The Scoop on Pre-Owned Annuities

When buying a secondary-market annuity that offers a 7% or 8% effective rate of return, make sure you deal with honest brokers.

A financial planner friend of mine e-mailed me a long list of pre-owned annuities that he was excited about. No wonder. The effective rates of return were as high as 8%.

You may or may not be acquainted with pre-owned annuities. These are contracts that were purchased from a highly rated insurance company as part of a structured settlement.

In many cases, the original owner won a damage suit—product liability, medical malpractice, industrial accident, etc.—and the damages were paid, in full or in part, with an annuity. In other cases, the original owner may have purchased the annuity himself or even won a lottery prize.
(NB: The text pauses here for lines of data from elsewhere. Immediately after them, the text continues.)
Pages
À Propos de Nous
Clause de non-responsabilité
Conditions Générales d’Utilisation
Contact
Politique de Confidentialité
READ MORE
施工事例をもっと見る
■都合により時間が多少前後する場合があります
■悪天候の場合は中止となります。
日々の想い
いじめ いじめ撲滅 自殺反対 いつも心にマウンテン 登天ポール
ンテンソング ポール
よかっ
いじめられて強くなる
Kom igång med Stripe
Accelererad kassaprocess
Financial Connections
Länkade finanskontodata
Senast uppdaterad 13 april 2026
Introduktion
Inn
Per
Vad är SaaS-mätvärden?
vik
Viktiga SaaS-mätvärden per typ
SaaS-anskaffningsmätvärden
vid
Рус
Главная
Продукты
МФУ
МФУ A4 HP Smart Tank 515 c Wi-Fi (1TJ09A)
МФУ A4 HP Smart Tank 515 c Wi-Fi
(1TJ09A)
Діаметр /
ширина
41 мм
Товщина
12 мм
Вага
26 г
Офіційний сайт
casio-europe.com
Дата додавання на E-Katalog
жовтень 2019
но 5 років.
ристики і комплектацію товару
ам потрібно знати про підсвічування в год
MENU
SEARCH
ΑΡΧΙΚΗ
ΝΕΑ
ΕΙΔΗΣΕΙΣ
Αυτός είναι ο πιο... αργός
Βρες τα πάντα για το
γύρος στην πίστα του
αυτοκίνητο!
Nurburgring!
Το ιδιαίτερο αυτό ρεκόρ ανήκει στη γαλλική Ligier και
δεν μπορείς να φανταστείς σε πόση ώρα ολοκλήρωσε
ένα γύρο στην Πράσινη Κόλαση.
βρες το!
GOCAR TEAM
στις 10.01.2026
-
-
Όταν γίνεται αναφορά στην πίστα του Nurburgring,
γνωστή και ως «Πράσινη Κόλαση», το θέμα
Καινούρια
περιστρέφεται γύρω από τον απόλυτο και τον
When the owners of the contracts would rather have cash, they sell them (or a portion of them) at considerable discounts. The initial buyer is likely to be a large structured settlement company, such as J.G. Wentworth. This “factor” may distribute them through annuity brokers, who sell them to individuals. The original discount, needless to say, must be large enough to create value for everyone along the chain, perhaps including a lawyer who steered the contract to the factor in the first place. 

I downloaded my friend’s pdf and scanned an eight-page spreadsheet of over 200 pre-owned contracts. Without exception, the issuers were well-known, A-rated life insurance companies. The start dates ranged from next week to September 2036. Most of the effective rates of return were above 5% but not higher than 8%.   

No two contracts were alike, because structured settlements tend to be tailored to the needs of specific plaintiffs. The contracts made uniform or non-uniform, annual, monthly, or lump-sum payments. Many were guaranteed for a specific period. Most were “life-contingent.”

In those cases, as annuity broker Bryan J. Anderson of Annuitystraighttalk.com of Whitefish, Montana, explained to me (he was not the source of my friend’s spreadsheet), the contract is contingent on the life of the original owner, who was probably in his or her 20s or 30s. These contracts generally come bundled with a life insurance policy that guarantees either the full promised payout or merely the new owner’s principal. 

Here’s one pre-owned contract on the spreadsheet that might be perfect for a 55-year-old client: A life-contingent contract from an insurer rated A (Excellent) by A.M. Best offered a monthly payout of $4,900 for 99 months starting in mid-2021. The price: about $223,000. The sum of the payments: about $541,000. The effective yield: 6.75%.  

If you’d rather not invest as much and you want a guaranteed payout, you could try this one: a $100,000 lump-sum payout 10 years from now. The price: $58,500. The effective yield: 6.0%.

Wow, many people have said. Then they say, What’s the catch?

If you’re dealing with a trustworthy middleman, who has ascertained that the original owner has clear title to the contract, there may be no catch. The middleman should be able to assure you that: No ex-spouses or dependent children have unknown claims; there are no hidden liens or trusts with claims on the assets; the owner has not already sold the contract; an independent court has ruled that the sale of the contract is in the best interest of the owner. If I were buying a life-contingent secondary market annuity, I would want to see copies of the original court documents and the life insurance policy on the original owner.

Regarding taxes, any income from a secondary annuity that was purchased with IRA money would presumably be taxed as ordinary income after age 59 1/2, like any other IRA withdrawal. Income from an annuity purchased with after-tax money would be partially taxable. (The broker may be able to provide an amortization table that shows how much of each income payment comes from interest. There’s no 1099 from the insurance company, however.) Should your own lawyer get involved in the transaction? That may be redundant when you’re dealing with a trusted broker, but it’s highly recommended if you try to circumvent a broker and negotiate a deal directly with a factor, I’m told.

These bargains appear to be for real and safe—if you work with the right people and do careful due diligence. The biggest concern for the honest brokers in the business is that too many competitors might jump in, making it harder for existing brokers to obtain access to contracts and narrowing the margins.